The mystery must be solved right after the election ends, Politics professor at the Skopje Law Faculty, Savo Klimovski told local Vreme daily. He notes that the problem lies in about 300,000 voters.
“We have to see where they came from,” he argues, noting that several years ago they were not enlisted. “It turns out that the in Macedonia, people do not die,” Klimovski concludes.
The State Election Commission already pointed this out at the Ministry of Justice that prepares the voter’s list. But the Ministry claims there are no irregularities.
The Justice Minister Mihajlo Manevski on Tuesday argued that the seemingly large number of voters might be due to the many people that are registered but work abroad.
“There is no mistake. The list is open for updating throughout the year and at the January public review there were no complaints,” the Ministry spokesperson, Mirjana Ilievska told the same newspaper. She notes that people can not be erased from the list because they did not give permission for that.
The professor at the University of Social Sciences, Stojmen Mihajlovski points out that if it turns out that the large number of voters is indeed due to the number of expatriates, nothing can be done.
“They are legal voters” he says and the regularity of election is not brought under question because of them.

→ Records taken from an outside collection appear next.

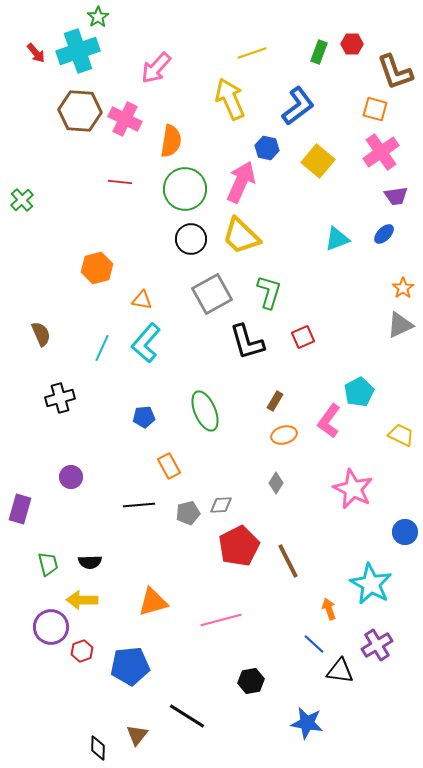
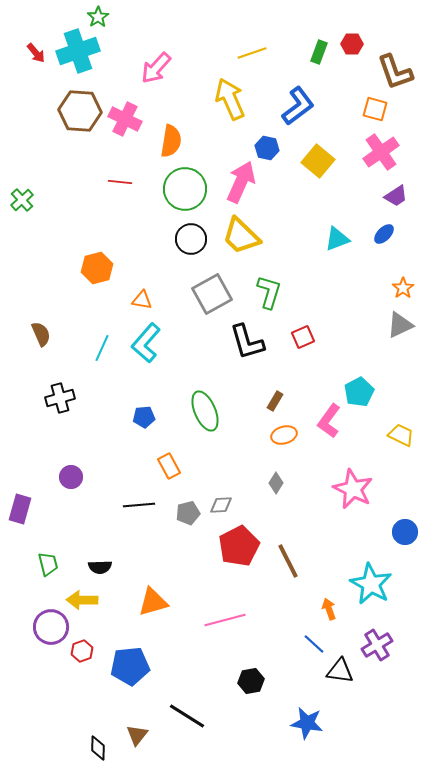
purple trapezoid at (396, 196): rotated 25 degrees counterclockwise
black semicircle at (90, 562): moved 10 px right, 5 px down
pink line at (221, 620): moved 4 px right
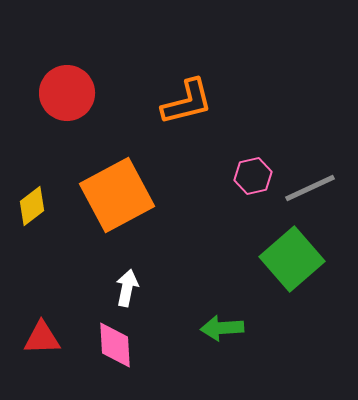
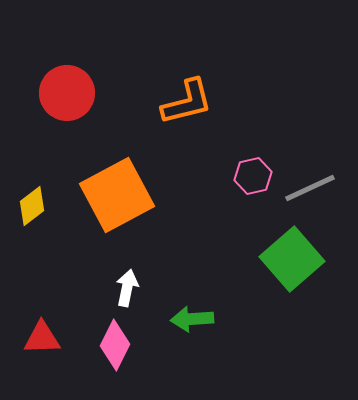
green arrow: moved 30 px left, 9 px up
pink diamond: rotated 30 degrees clockwise
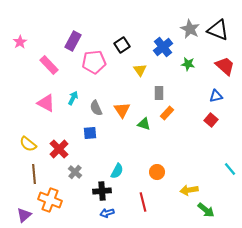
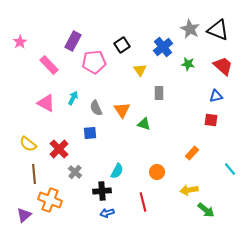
red trapezoid: moved 2 px left
orange rectangle: moved 25 px right, 40 px down
red square: rotated 32 degrees counterclockwise
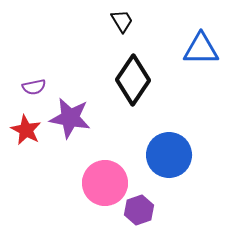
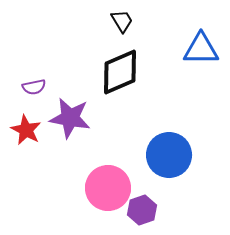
black diamond: moved 13 px left, 8 px up; rotated 33 degrees clockwise
pink circle: moved 3 px right, 5 px down
purple hexagon: moved 3 px right
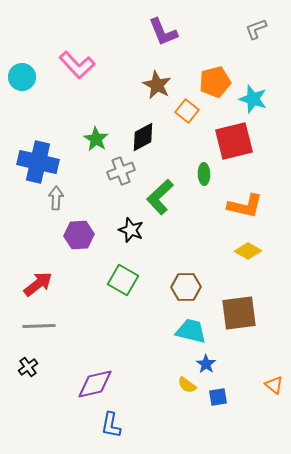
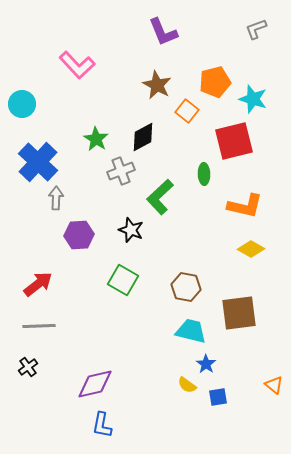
cyan circle: moved 27 px down
blue cross: rotated 30 degrees clockwise
yellow diamond: moved 3 px right, 2 px up
brown hexagon: rotated 12 degrees clockwise
blue L-shape: moved 9 px left
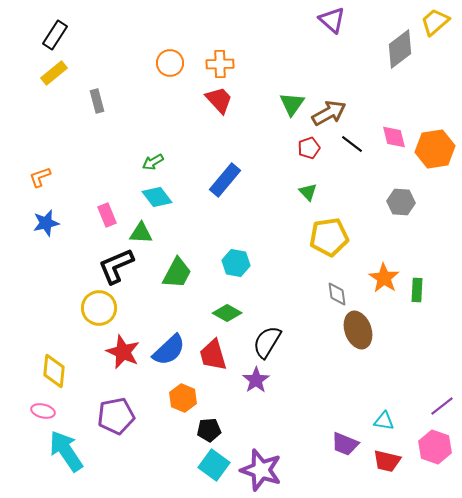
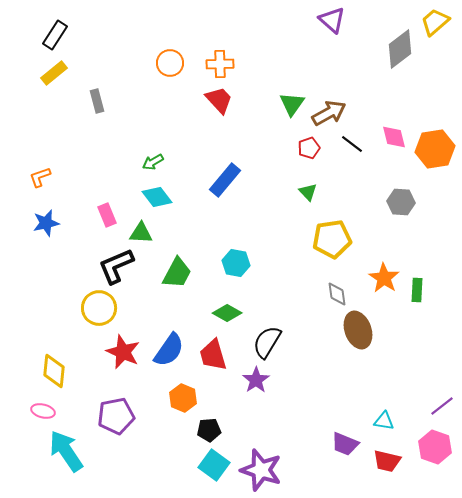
yellow pentagon at (329, 237): moved 3 px right, 2 px down
blue semicircle at (169, 350): rotated 12 degrees counterclockwise
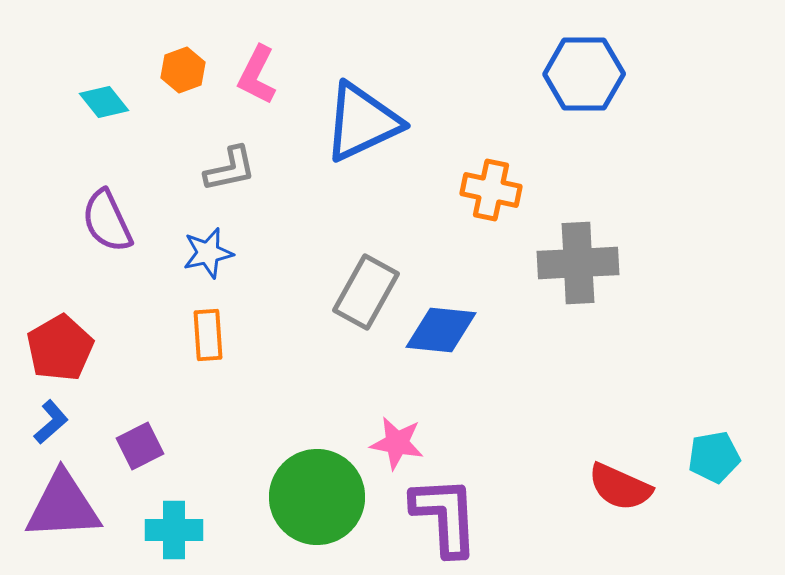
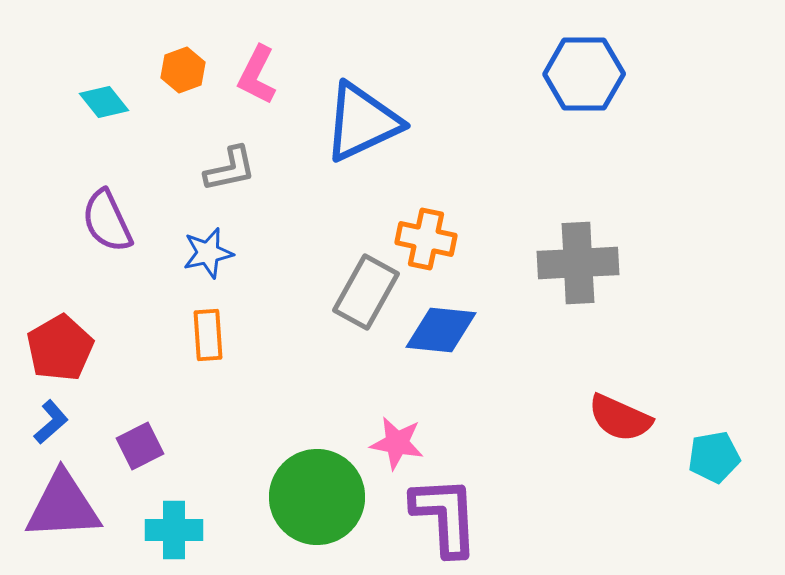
orange cross: moved 65 px left, 49 px down
red semicircle: moved 69 px up
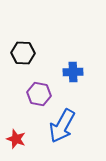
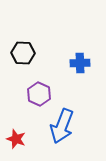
blue cross: moved 7 px right, 9 px up
purple hexagon: rotated 15 degrees clockwise
blue arrow: rotated 8 degrees counterclockwise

The OSCE monitors on Monday assessed the first round of election as satisfactory, meeting most international standards. The country has to hold a free and fair election at the April 5 run-off as well if it is to amend the negative image from last year’s violence-marred June general election that claimed one life and left several wounded amid a clash between rival ethnic Albanian parties.
The EU set this election as a benchmark for country’s democratic credentials and conditioned their regularity with Macedonia’s swift progress towards EU integration.